- Opening Delimiter -
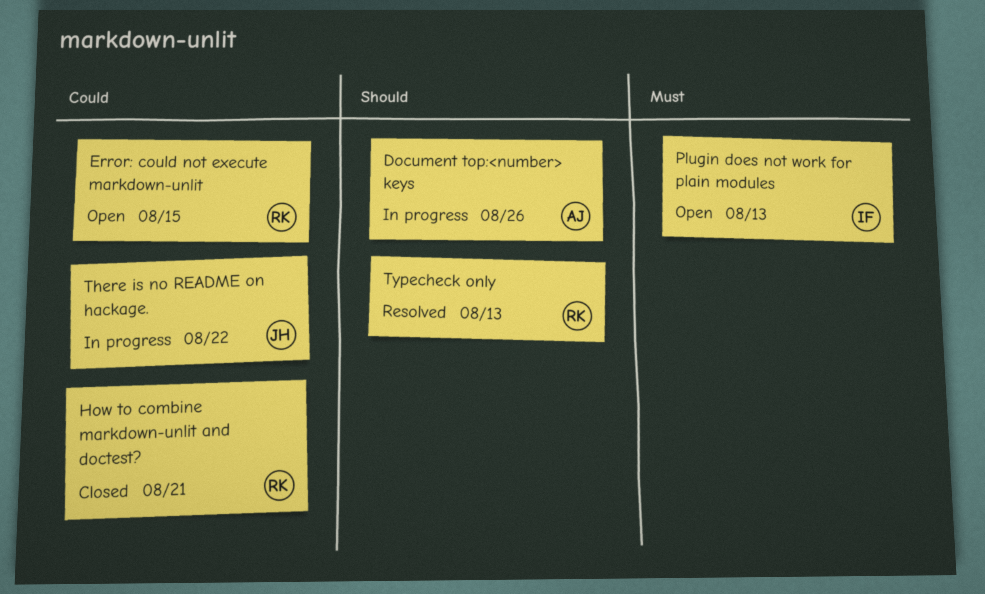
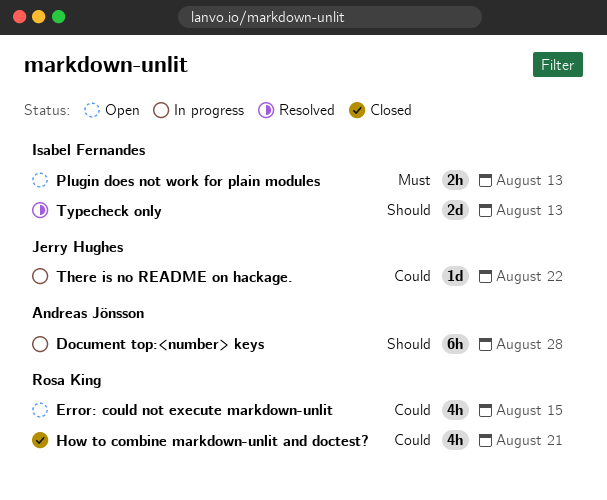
Document top:<number> keys, due: Aug 26 -> Aug 28
Typecheck only, owner: Rosa King -> Isabel Fernandes

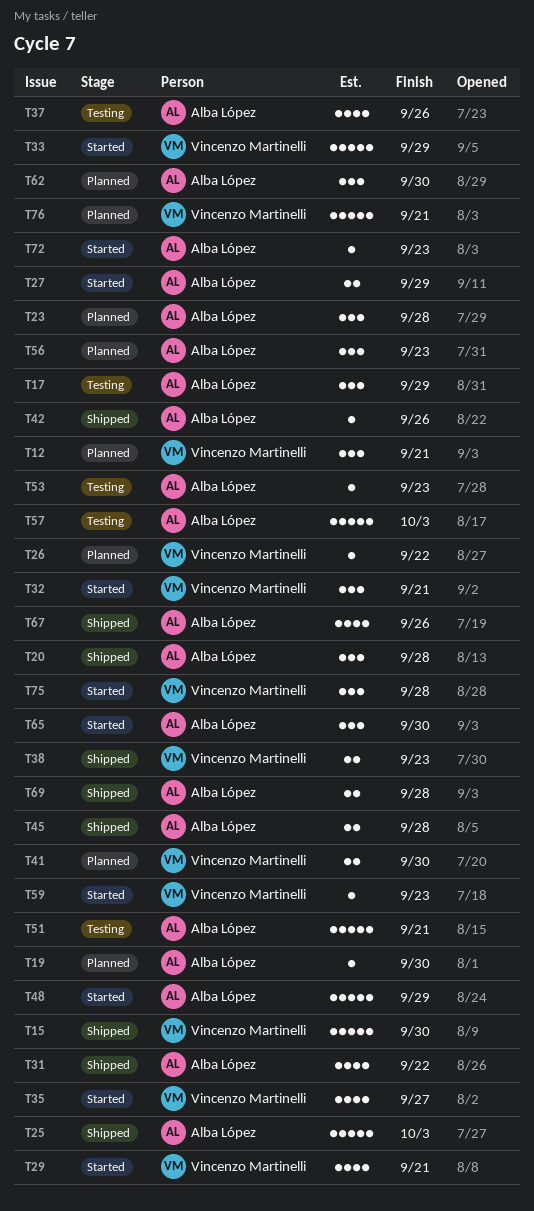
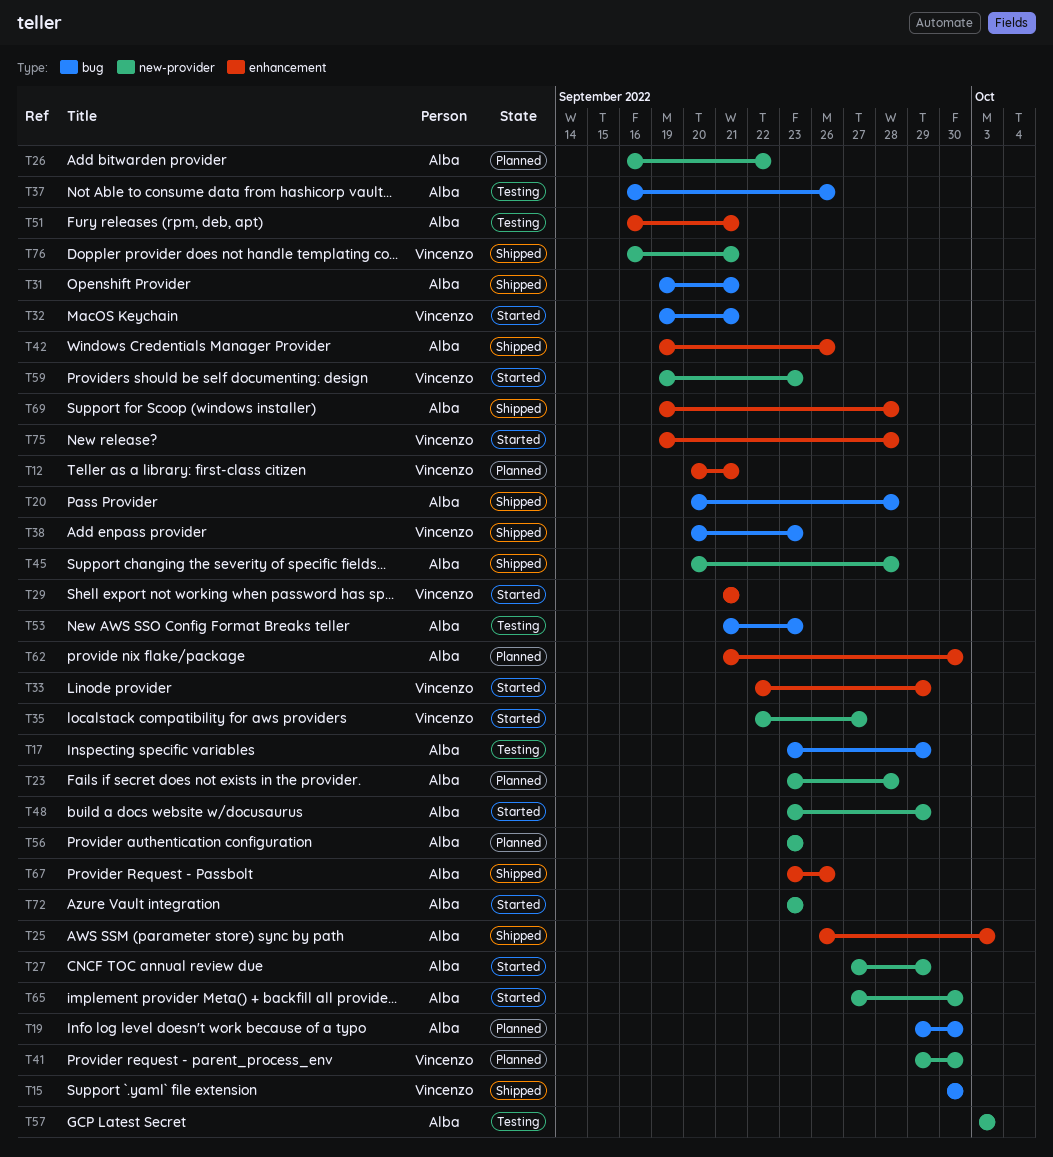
T26, owner: Vincenzo Martinelli -> Alba López
T31, due: Sep 22 -> Sep 21
T76, status: Planned -> Shipped

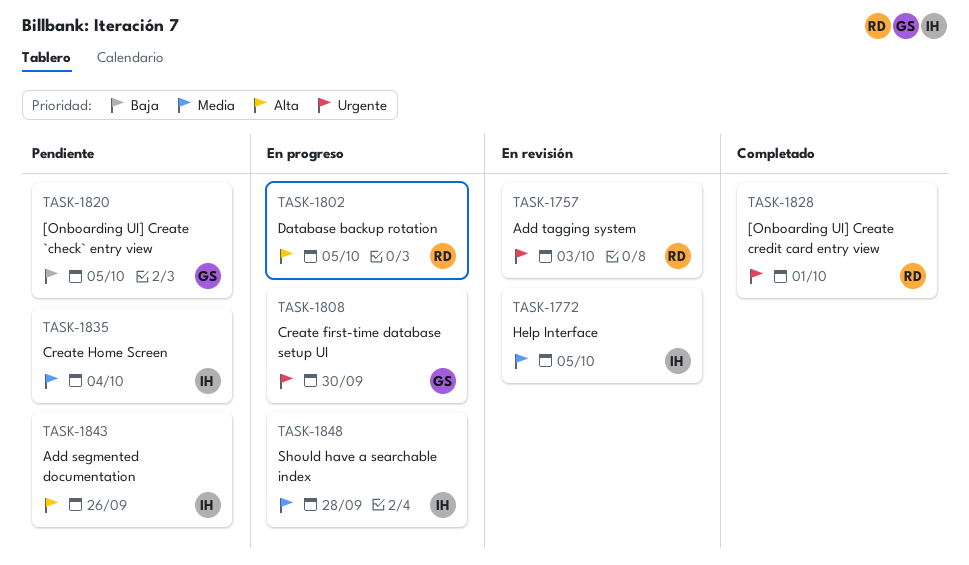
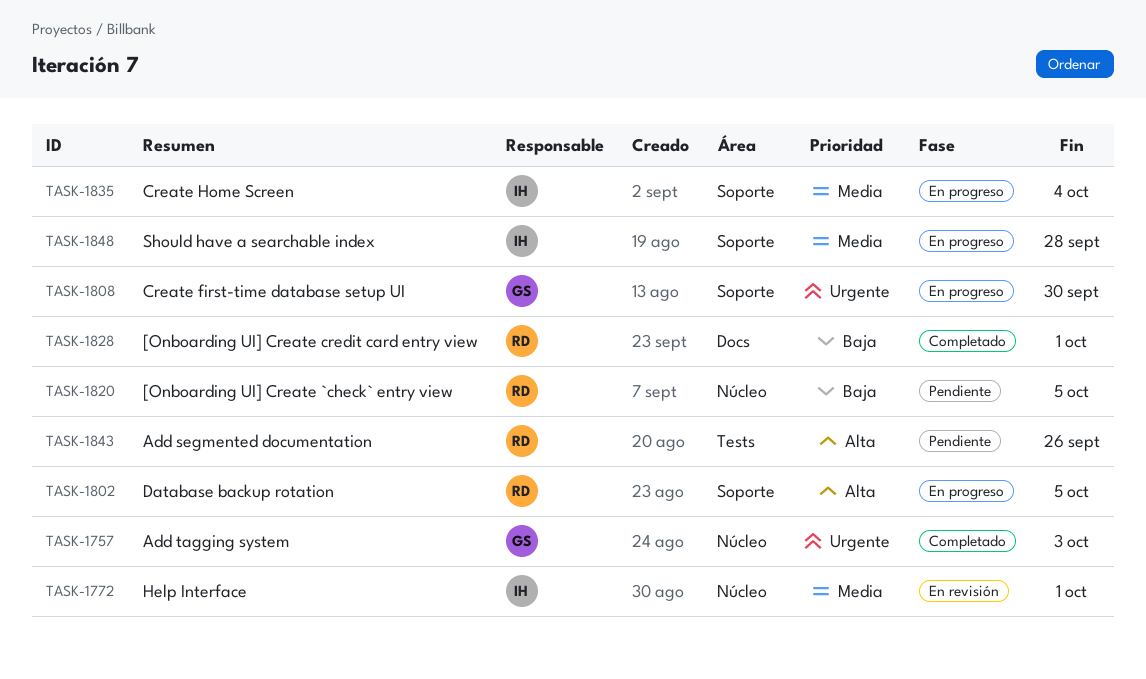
TASK-1757, status: En revisión -> Completado
TASK-1757, owner: RD -> GS
TASK-1772, due: Oct 5 -> Oct 1
TASK-1820, owner: GS -> RD
TASK-1828, priority: Urgente -> Baja
TASK-1835, status: Pendiente -> En progreso
TASK-1843, owner: IH -> RD

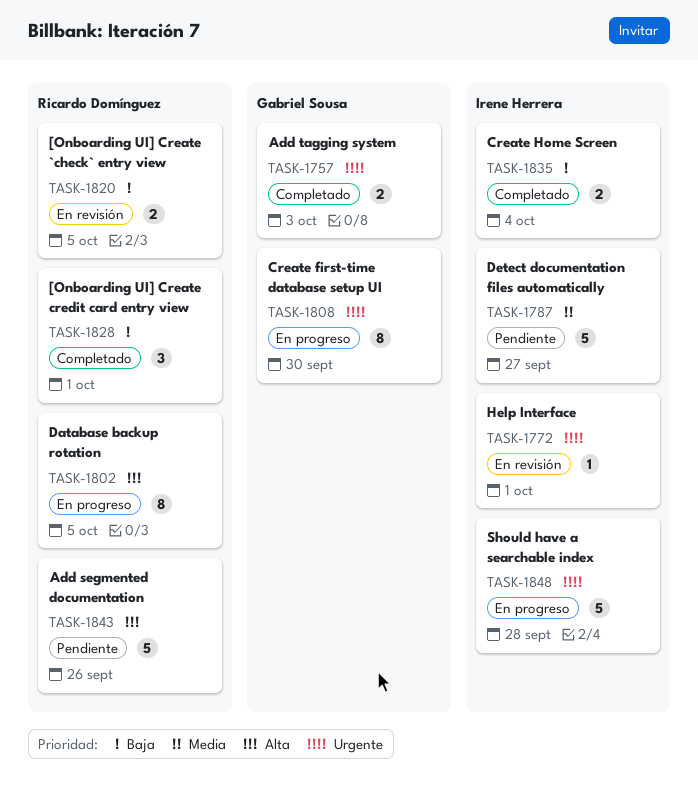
TASK-1772, priority: Media -> Urgente
TASK-1787: none -> present
TASK-1820, status: Pendiente -> En revisión
TASK-1835, status: En progreso -> Completado
TASK-1835, priority: Media -> Baja
TASK-1848, priority: Media -> Urgente

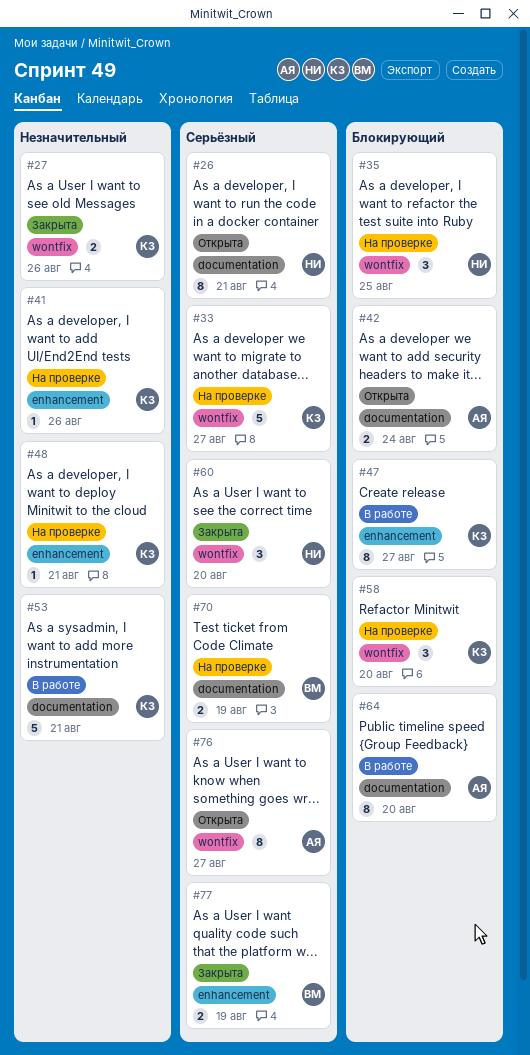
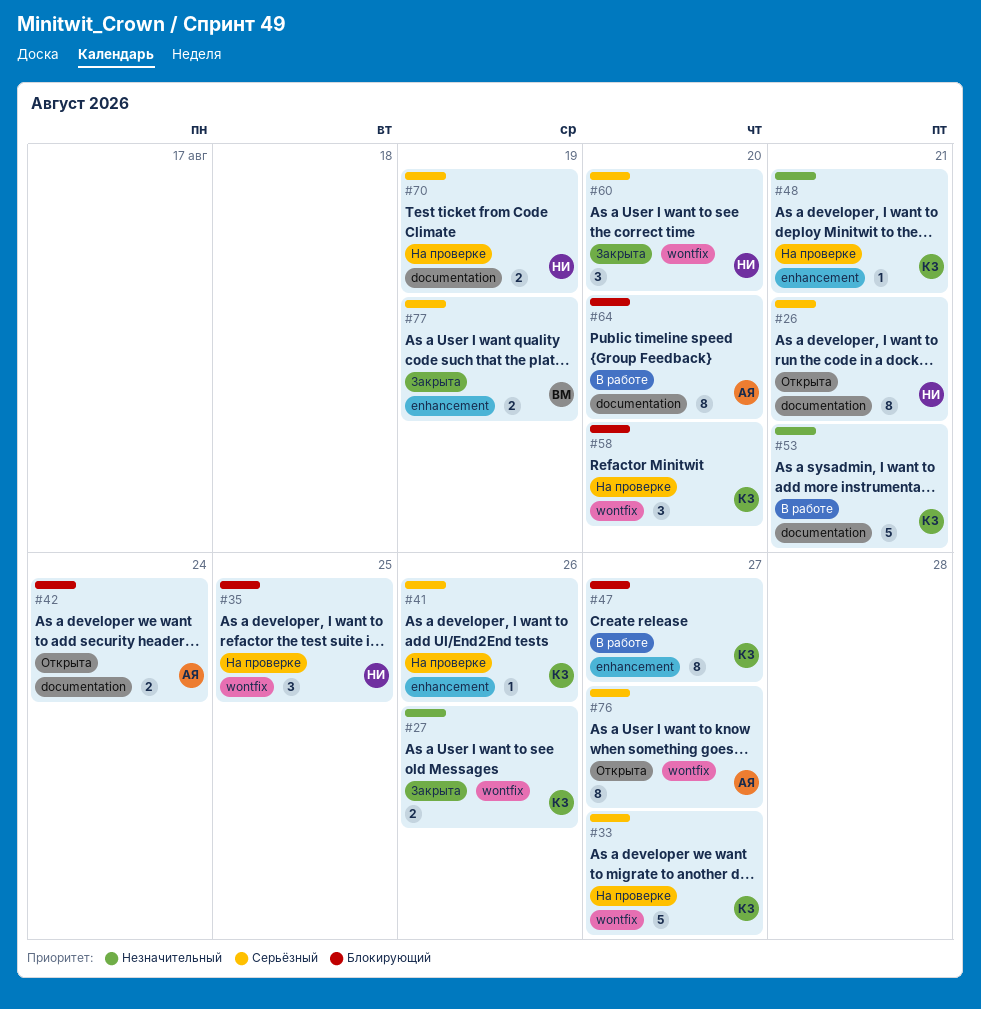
#41, priority: Незначительный -> Серьёзный
#70, owner: ВМ -> НИ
- Closing Delimiter -
DESCRIPTION OF THE TASK
The copy runs from the line containing "T31, due: Sep 22 -> Sep 21" through the last line of the material, both ends included. Reproduce those lines exactly and drop the pictures.

YOUR SOLUTION
T31, due: Sep 22 -> Sep 21
T76, status: Planned -> Shipped

TASK-1757, status: En revisión -> Completado
TASK-1757, owner: RD -> GS
TASK-1772, due: Oct 5 -> Oct 1
TASK-1820, owner: GS -> RD
TASK-1828, priority: Urgente -> Baja
TASK-1835, status: Pendiente -> En progreso
TASK-1843, owner: IH -> RD

TASK-1772, priority: Media -> Urgente
TASK-1787: none -> present
TASK-1820, status: Pendiente -> En revisión
TASK-1835, status: En progreso -> Completado
TASK-1835, priority: Media -> Baja
TASK-1848, priority: Media -> Urgente

#41, priority: Незначительный -> Серьёзный
#70, owner: ВМ -> НИ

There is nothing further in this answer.